[Work request A]
Answer these questions from the Meister Eckhart sermon excerpt:
(i) Whose question is quoted in the first paragraph?
(ii) What kind of man is said to be totally ignorant of this birth?
(iii) In the wise man's saying, from where did the secret word descend?
[Work request B]
Carry on the Meister Eckhart sermon excerpt past its last sentence, keeping its voice and subject.
Source passage Start Marker
Meister Eckhart. From Sermon 1.

  1. Here, in time, we are celebrating the eternal birth which God the Father bore and bears unceasingly in eternity, because this same birth is now born in time, in human nature. St. Augustine says, 'What does it avail me that this birth is always happening if it does not happen in me?'
  2. We shall therefore speak of this birth, of how it may take place in us and be consummated in the virtuous soul .... For what I say here is to be understood of the good and perfected man who has walked and is still walking in the ways of God; not of the natural, undisciplined man, for he is ... totally ignorant of this birth.
  3. There is a saying of the wise man, 'When all things lay in the midst of silence, then there descended down into me from on high, from the royal throne, a secret word.' This sermon is about that Word.
  4. The soul in which this birth is to take place must keep absolutely pure and must live in noble fashion, quite collected and turned entirely inward, not running out through the five senses into the multiplicity of creatures, but all inturned and collected and in the purest part ....
Source passage End Marker
Data excerpts Start Marker
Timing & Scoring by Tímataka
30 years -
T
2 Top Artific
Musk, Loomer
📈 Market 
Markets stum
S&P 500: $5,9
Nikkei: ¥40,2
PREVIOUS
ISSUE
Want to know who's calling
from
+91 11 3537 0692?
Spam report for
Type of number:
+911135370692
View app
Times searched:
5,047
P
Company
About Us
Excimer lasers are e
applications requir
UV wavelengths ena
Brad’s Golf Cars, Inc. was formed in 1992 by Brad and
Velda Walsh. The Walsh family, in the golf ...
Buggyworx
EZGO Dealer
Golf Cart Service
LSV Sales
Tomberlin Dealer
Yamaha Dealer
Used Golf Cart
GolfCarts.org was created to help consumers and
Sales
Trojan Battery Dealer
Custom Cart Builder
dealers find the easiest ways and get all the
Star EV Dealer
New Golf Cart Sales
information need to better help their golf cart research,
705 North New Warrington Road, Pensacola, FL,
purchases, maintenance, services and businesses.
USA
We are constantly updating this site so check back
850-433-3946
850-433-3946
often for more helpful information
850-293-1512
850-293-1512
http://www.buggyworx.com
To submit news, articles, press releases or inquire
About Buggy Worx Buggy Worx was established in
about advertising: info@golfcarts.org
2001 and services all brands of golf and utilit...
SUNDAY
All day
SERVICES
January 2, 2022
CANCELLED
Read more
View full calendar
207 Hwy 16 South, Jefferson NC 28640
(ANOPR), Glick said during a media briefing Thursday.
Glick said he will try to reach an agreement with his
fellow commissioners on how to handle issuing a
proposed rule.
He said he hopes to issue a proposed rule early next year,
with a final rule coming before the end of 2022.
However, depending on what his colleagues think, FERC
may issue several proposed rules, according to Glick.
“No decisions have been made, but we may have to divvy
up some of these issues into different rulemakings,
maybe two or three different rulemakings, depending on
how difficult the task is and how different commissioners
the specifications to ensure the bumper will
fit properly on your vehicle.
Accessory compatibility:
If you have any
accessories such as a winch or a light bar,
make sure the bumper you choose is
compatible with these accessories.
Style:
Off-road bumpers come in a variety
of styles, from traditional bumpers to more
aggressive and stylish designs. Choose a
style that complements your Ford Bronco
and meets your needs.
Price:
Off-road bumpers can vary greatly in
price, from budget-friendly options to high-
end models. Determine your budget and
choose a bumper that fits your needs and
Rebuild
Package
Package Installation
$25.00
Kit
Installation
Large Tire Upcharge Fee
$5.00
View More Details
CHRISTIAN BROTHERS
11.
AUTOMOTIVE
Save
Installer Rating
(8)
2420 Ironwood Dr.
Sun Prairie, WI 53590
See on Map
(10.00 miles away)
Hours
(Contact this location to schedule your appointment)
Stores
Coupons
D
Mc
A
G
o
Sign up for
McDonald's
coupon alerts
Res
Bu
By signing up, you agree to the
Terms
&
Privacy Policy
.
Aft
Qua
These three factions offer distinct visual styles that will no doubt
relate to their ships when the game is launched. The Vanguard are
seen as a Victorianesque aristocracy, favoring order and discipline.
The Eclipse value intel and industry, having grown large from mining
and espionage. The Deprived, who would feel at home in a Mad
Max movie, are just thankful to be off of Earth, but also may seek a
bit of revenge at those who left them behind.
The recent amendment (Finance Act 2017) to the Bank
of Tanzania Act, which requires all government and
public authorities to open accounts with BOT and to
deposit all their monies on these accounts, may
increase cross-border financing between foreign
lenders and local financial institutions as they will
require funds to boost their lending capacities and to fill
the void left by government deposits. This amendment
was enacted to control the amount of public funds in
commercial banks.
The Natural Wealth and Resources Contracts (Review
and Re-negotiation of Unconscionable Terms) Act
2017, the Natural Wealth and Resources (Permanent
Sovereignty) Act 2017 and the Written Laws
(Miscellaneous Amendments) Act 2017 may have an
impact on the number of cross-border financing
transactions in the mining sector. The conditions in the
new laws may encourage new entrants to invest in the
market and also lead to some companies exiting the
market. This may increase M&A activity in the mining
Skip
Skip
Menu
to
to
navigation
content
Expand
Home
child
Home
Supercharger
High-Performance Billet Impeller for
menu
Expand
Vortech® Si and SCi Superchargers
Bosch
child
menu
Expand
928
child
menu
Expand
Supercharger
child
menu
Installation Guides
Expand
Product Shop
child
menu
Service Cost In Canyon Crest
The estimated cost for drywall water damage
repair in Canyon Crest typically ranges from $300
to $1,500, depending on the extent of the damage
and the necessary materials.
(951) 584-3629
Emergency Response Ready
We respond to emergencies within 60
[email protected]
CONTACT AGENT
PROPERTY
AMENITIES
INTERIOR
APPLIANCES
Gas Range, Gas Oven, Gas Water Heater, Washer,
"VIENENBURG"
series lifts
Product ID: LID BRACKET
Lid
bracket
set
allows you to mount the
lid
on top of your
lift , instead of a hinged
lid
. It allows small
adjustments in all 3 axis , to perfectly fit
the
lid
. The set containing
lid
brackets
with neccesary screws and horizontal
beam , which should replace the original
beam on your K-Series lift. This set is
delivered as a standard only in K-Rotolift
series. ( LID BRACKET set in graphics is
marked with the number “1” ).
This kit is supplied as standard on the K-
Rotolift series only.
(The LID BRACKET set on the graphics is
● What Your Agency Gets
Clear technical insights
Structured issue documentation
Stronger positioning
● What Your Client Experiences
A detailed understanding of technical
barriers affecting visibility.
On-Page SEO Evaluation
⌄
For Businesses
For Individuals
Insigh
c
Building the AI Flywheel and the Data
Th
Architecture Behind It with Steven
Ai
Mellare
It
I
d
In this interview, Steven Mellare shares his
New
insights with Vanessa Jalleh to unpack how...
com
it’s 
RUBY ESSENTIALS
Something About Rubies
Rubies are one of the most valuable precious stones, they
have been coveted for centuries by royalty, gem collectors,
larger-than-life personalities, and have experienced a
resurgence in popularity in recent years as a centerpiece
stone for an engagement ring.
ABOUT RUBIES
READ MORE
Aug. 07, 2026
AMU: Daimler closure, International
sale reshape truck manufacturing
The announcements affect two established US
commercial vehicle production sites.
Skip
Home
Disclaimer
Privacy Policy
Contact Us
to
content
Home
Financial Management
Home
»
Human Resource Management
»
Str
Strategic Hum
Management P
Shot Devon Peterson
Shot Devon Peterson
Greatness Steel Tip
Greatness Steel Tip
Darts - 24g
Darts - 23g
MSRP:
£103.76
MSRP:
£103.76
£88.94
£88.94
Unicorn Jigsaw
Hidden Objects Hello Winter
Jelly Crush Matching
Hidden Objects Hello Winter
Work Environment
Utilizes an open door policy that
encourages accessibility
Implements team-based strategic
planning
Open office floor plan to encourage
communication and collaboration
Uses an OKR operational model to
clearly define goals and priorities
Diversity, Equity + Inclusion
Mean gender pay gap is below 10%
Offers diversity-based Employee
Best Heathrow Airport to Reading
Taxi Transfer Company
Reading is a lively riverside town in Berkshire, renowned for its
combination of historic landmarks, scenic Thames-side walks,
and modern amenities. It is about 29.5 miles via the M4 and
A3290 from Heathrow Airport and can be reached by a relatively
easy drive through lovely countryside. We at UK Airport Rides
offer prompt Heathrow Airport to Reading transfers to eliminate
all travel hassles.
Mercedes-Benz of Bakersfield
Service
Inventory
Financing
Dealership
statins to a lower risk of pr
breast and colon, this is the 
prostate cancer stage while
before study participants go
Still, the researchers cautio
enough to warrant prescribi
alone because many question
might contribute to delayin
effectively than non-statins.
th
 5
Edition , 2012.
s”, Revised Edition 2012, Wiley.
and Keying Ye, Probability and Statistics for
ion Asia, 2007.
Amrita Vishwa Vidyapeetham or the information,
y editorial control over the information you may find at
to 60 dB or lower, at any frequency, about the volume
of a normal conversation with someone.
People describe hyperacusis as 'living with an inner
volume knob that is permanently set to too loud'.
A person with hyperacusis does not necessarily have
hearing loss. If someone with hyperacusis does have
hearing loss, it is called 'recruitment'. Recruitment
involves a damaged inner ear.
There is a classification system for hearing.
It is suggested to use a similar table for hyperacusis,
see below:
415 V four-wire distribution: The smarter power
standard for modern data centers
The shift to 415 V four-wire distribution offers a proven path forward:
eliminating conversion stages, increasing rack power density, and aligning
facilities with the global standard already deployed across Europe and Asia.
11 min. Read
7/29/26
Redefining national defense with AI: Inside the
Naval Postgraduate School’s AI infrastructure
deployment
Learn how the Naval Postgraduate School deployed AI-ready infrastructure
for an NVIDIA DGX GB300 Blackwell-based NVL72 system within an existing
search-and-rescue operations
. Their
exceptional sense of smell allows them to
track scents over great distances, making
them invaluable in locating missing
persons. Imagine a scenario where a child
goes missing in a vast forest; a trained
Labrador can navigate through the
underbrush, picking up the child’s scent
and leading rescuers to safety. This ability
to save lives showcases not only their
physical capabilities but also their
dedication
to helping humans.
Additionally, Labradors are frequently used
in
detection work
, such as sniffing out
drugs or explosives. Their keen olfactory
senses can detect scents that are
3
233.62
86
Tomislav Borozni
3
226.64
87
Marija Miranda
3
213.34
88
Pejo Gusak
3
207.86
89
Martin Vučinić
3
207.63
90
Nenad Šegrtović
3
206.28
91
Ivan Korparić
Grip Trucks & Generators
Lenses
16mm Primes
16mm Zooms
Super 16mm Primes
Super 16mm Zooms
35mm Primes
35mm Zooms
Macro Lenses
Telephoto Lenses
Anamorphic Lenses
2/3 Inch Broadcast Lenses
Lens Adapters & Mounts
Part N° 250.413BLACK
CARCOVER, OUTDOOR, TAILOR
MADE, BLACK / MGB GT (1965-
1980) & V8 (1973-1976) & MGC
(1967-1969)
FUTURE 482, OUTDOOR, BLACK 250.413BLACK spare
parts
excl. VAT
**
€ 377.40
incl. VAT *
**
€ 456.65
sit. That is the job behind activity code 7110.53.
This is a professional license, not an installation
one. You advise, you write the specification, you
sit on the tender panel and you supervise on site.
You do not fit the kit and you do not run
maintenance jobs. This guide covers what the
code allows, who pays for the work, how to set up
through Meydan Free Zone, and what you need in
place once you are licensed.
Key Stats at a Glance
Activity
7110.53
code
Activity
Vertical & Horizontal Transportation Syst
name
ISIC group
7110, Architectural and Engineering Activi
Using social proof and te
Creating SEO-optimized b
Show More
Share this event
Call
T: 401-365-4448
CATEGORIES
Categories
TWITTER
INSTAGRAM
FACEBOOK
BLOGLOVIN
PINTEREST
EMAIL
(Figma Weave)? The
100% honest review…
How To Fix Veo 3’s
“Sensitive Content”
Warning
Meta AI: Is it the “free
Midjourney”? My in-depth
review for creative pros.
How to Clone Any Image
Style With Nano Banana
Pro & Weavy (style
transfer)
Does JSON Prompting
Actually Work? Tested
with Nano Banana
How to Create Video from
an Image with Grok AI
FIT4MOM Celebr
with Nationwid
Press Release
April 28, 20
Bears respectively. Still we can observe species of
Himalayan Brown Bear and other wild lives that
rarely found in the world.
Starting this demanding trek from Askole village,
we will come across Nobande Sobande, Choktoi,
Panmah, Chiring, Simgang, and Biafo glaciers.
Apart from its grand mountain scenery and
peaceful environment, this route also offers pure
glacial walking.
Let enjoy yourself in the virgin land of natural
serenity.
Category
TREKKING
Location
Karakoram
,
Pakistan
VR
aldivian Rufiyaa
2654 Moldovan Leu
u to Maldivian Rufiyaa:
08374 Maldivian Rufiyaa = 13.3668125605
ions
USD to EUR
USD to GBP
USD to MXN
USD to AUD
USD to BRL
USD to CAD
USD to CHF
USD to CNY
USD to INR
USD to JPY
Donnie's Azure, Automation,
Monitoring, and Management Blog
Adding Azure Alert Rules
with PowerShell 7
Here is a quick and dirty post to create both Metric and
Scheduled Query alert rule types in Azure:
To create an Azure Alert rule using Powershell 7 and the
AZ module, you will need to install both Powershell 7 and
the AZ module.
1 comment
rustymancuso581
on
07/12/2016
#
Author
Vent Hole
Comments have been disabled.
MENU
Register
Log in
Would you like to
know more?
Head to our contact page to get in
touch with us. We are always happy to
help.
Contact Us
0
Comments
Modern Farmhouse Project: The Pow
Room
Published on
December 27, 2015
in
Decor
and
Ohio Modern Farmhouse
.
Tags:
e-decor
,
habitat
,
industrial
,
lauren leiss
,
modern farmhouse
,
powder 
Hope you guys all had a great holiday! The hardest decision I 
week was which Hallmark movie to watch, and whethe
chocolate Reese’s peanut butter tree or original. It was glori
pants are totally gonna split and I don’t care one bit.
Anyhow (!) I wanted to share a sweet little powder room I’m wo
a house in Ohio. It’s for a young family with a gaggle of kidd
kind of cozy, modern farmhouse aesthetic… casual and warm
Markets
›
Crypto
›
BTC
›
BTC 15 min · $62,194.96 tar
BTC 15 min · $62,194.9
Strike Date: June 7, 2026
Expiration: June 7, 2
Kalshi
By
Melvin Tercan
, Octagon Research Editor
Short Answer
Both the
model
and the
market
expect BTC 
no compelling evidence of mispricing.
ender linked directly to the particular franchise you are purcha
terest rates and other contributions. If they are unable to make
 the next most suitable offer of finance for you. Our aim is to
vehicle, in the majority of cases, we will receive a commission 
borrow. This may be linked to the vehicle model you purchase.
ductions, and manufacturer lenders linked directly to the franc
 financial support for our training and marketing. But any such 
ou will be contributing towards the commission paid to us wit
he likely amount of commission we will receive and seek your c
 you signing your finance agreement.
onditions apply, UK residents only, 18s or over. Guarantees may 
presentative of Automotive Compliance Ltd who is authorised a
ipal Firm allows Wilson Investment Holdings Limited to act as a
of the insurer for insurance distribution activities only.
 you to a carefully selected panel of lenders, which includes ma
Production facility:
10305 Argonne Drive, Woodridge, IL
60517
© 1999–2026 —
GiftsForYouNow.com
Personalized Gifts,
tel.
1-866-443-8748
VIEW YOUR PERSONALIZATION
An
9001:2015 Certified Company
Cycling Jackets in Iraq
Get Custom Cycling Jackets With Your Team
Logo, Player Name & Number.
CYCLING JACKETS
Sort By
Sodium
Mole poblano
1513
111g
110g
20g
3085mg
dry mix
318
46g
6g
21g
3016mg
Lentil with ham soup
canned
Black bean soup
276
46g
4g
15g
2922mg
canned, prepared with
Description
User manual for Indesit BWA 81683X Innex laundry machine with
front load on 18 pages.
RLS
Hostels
Data excerpts End Marker
[Final answer A]
(i) St. Augustine's.
(ii) The natural, undisciplined man.
(iii) From on high, from the royal throne.

[Final answer B]
  5. Is it more profitable to cooperate [with God's speaking of the word] so it may come to pass in him through his own exertion ... or whether one should shun and free oneself from all thoughts, words, and deeds and from all images created by the understanding, maintaining a wholly God-receptive attitude, such that one's own self is idle, letting God work within one.
  6. [The Word is spoken] in the purest thing that the soul is capable of, in the noblest part, the ground, indeed, in the very essence of the soul which is the soul's most secret part. There is the silent 'middle' for no creature ever entered there and no image, nor has the soul there either activity or understanding.
  7. [In the ground] there is nothing but rest and celebration for this birth ... for this part is by nature receptive to nothing save only the divine essence, without mediation.
  8. And you must know too that the soul is free and void of all images - which is why God can freely unite with her without form or likeness.
  9. God the father gives birth to the son in the true unity of the divine nature ... in the ground and essence of the soul, and thus unites himself with her.
  10. They must know that the very best and noblest attainment in this life is to be silent and let God work and speak within. when the powers have been completely withdrawn from all their works and images, then the Word is spoken.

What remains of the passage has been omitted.